O cadete ficou impressionado, a jovem conhecer
parte de sua vida. Contou histórias das Escolas Militares. Ela bastante
interessada, juntaram os corpos, assim ficaram dançando, mudos, apenas se
afastando algumas vezes para se olharem. Caso de paixão fulminante. Rocha
sonhava, só percebeu onde estava quando a música parou por um momento.
Dançaram muito, conversaram pouco. Certa hora,
Carol falou, devia ir para casa, tinha que chegar antes da meia-noite,
promessa. O cadete gentil e interessado, ofereceu-se para levá-la. Na saída da
mansão apanhou a pelerine. Como a chuva era intensa, num gesto elegante Rocha
cobriu sua companheira com a pelerine protegendo-a da chuva, correram em
direção ao ponto de ônibus.
Tomaram o “Ponta da Terra–Trapiche da Barra”, o
ônibus quase vazio. Sentados no banco conversaram como se conhecessem há muitos
anos.
Quando passava pela Avenida da Paz, Rocha puxou o
rosto de Carolina, deu um beijo ardente em seus lábios frios. De repente
percebeu, ela chorava. Continuaram aos beijos e abraços durante o resto do
percurso.
Perto da praça da Faculdade de Medicina, Carolina
tocou a campainha, o ônibus parou, eles desceram. Ela pediu para não
acompanhá-la, morava perto, no dia seguinte devolveria a capa preta, aliás, a
pelerine azul escuro.
O cadete Rocha seguiu seus passos com o olhar até
desaparecer na esquina, na escuridão da rua, no oitão do Cemitério Nossa
Senhora da Piedade.
Pela manhã o cadete apaixonado acordou-se com a
figura de Carolina gravada na cabeça e no coração. Só não lembrava onde havia
marcado encontro com aquela bela e estranha moça.

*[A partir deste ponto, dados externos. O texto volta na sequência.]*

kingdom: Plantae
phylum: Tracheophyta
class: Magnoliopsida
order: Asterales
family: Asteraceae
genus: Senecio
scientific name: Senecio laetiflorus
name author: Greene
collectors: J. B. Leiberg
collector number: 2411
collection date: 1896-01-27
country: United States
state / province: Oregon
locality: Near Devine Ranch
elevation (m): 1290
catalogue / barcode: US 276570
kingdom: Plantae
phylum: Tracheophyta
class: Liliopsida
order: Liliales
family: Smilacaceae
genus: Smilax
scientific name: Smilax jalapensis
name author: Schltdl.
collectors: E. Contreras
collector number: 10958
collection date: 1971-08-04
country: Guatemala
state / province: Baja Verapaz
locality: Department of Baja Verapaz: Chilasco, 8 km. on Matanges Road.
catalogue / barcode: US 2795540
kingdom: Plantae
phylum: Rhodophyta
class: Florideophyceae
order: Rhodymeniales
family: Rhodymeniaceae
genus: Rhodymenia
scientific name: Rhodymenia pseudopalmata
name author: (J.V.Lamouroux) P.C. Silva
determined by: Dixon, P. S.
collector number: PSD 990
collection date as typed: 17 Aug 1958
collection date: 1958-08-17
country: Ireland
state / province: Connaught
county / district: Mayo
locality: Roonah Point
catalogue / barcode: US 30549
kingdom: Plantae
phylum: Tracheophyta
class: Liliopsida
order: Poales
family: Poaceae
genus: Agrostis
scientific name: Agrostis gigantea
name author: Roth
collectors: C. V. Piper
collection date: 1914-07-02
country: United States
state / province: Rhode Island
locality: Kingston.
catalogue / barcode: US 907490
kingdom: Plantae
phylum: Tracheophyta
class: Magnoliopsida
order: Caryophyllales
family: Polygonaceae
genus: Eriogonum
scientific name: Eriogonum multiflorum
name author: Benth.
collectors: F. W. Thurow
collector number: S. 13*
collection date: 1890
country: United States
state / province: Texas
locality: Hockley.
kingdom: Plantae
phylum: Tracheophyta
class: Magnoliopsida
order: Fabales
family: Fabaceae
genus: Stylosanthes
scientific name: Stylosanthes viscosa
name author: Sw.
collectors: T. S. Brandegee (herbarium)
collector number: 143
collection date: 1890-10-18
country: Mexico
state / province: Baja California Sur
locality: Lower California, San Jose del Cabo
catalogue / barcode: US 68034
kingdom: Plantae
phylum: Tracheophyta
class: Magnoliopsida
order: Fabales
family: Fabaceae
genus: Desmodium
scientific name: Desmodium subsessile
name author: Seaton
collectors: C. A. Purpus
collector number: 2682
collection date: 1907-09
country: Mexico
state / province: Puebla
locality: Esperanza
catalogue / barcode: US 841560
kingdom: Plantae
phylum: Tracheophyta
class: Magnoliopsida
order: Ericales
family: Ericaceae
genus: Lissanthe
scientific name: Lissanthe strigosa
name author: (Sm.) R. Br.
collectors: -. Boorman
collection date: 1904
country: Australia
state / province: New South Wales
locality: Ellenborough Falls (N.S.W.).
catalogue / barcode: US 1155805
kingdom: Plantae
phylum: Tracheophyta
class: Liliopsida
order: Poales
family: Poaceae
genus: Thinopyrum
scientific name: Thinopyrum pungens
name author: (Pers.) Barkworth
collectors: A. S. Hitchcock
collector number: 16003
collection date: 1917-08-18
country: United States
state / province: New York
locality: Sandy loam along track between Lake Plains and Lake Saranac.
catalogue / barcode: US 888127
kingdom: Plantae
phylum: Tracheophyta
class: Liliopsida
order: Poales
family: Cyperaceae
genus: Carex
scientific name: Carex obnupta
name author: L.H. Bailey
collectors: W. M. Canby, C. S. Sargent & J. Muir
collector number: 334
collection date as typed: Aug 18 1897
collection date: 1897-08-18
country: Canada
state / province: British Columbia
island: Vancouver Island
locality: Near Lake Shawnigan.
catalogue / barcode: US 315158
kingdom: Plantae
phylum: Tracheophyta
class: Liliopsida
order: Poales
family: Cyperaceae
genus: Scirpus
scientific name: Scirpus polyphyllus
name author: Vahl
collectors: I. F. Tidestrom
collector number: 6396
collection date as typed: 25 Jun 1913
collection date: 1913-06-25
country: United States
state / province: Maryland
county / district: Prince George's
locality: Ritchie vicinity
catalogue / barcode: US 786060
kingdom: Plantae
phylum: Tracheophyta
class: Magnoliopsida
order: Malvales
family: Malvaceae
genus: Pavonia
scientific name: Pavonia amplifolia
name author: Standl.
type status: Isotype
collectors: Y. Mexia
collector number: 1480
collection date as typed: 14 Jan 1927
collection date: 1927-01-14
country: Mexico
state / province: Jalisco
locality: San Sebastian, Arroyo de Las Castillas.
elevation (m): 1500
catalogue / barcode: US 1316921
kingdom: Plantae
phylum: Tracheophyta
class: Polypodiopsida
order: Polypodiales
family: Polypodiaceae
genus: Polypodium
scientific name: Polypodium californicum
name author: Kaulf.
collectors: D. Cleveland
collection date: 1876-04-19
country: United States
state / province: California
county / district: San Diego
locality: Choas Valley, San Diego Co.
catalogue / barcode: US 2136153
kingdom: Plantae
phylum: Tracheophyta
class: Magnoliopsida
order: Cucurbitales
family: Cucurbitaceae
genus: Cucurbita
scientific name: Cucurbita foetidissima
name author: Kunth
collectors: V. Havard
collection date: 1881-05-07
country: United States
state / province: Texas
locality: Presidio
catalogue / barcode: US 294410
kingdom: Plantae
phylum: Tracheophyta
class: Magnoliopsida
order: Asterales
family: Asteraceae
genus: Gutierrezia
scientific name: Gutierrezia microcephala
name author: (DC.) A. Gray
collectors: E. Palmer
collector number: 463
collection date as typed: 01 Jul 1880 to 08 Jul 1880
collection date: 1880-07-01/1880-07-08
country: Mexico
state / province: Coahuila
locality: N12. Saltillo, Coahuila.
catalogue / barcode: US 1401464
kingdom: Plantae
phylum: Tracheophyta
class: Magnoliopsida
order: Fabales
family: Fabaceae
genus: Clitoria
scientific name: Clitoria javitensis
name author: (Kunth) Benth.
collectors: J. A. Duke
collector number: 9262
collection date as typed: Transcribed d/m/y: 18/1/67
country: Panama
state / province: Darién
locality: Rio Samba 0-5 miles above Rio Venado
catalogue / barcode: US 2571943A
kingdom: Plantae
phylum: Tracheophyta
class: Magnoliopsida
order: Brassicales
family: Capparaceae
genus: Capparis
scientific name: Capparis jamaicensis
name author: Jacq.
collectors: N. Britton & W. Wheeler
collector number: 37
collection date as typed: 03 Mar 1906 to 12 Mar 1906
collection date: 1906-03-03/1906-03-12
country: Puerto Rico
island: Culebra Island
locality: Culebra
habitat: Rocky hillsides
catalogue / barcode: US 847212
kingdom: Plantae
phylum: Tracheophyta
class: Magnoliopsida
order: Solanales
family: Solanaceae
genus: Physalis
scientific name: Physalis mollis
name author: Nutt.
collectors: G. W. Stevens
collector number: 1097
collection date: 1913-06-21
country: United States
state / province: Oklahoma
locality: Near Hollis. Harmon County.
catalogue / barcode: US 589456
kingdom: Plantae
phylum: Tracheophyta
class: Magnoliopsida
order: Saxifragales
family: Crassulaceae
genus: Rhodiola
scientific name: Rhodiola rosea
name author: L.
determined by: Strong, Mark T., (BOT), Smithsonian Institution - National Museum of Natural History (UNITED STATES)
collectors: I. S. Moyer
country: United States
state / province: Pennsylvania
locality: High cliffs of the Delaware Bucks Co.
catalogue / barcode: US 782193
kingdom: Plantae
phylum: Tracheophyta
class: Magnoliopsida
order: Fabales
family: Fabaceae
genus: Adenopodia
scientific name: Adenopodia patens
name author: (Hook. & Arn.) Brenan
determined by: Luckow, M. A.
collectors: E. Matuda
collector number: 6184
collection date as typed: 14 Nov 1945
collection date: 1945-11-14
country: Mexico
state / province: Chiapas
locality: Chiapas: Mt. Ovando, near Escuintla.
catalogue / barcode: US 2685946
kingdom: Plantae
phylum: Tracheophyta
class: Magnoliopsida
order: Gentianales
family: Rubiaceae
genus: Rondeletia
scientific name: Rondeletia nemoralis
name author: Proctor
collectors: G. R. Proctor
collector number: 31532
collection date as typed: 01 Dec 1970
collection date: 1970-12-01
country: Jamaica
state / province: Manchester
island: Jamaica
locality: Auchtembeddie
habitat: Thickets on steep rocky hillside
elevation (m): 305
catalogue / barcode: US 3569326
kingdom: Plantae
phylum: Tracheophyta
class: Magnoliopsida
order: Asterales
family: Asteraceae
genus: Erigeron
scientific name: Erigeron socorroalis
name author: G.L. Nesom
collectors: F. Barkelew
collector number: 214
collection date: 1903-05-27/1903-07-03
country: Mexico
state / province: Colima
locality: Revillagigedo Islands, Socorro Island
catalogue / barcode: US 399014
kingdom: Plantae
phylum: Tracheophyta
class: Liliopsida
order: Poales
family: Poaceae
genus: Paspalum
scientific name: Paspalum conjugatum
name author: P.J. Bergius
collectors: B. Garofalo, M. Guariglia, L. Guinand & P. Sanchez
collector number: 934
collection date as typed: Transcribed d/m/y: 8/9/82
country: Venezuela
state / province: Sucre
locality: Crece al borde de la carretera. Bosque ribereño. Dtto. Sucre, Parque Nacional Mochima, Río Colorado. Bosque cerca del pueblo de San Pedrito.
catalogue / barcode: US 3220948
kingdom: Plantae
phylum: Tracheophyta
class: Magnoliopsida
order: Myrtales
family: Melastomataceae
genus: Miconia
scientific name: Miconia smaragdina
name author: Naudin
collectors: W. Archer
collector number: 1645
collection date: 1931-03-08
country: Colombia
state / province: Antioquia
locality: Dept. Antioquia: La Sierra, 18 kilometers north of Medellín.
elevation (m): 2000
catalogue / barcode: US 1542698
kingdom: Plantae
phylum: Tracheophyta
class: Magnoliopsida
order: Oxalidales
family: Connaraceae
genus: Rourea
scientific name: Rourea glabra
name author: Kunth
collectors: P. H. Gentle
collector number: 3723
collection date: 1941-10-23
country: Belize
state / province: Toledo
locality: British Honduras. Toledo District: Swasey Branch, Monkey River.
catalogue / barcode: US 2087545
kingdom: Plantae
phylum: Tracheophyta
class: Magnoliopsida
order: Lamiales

Sete horas da noite Rocha caminhava, procurava a
amada na praça da Faculdade. Ficou a olhar os passantes em busca de um vulto
parecido com sua amada. Perguntou a algumas pessoas se conhecia Carolina. Até
que uma moça se assustou quando indagada, informou que ela havia morado naquela
casa, apontando para um bangalô.
Rocha se encheu de coragem, bateu à porta. Atendeu
uma senhora com aparência triste. Ficou assustada quando o rapaz perguntou se
ali morava Carolina.
A velha mulher sentou-se numa cadeira da varanda,
perguntou quem era o rapaz. Ele disse ser amigo de Carolina, se conheceram no
dia anterior, tinham marcado para se encontrar naquela noite na praça.
O cadete Rocha arrepiou-se do dedo do pé aos
cabelos, quando a triste senhora respondeu, no dia anterior havia feito um ano da morte de sua filha Carolina
num desastre de carro. Entraram na casa, Rocha teve um ataque de choro ao ver o
retrato de sua namorada com uma tarja negra cortando a foto em uma das pontas.
Resolveram visitar o cemitério. Entraram pela alameda principal, desviaram para
direita onde estava a sepultura de Carolina. Ao se aproximarem, perceberam ao
longe, a pelerine, a capa preta, aberta cobria o túmulo. Se emocionaram, se
abraçaram chorando. Ficaram no cemitério até a meia-noite quando os portões se
fecharam.
Essa história tornou-se lenda, há quem diga ter
visto o vulto de mulher, vestida de preto rondando o cemitério. No bairro do
Prado, onde fica o cemitério, sempre alguém conta casos do vulto de preto. A
história tornou-se tão forte que o carnavalesco Marcos Catende fundou o Bloco
da Mulher da Capa Preta, sai todo carnaval na maior animação, um dos blocos
mais animados de Maceió. Tem história.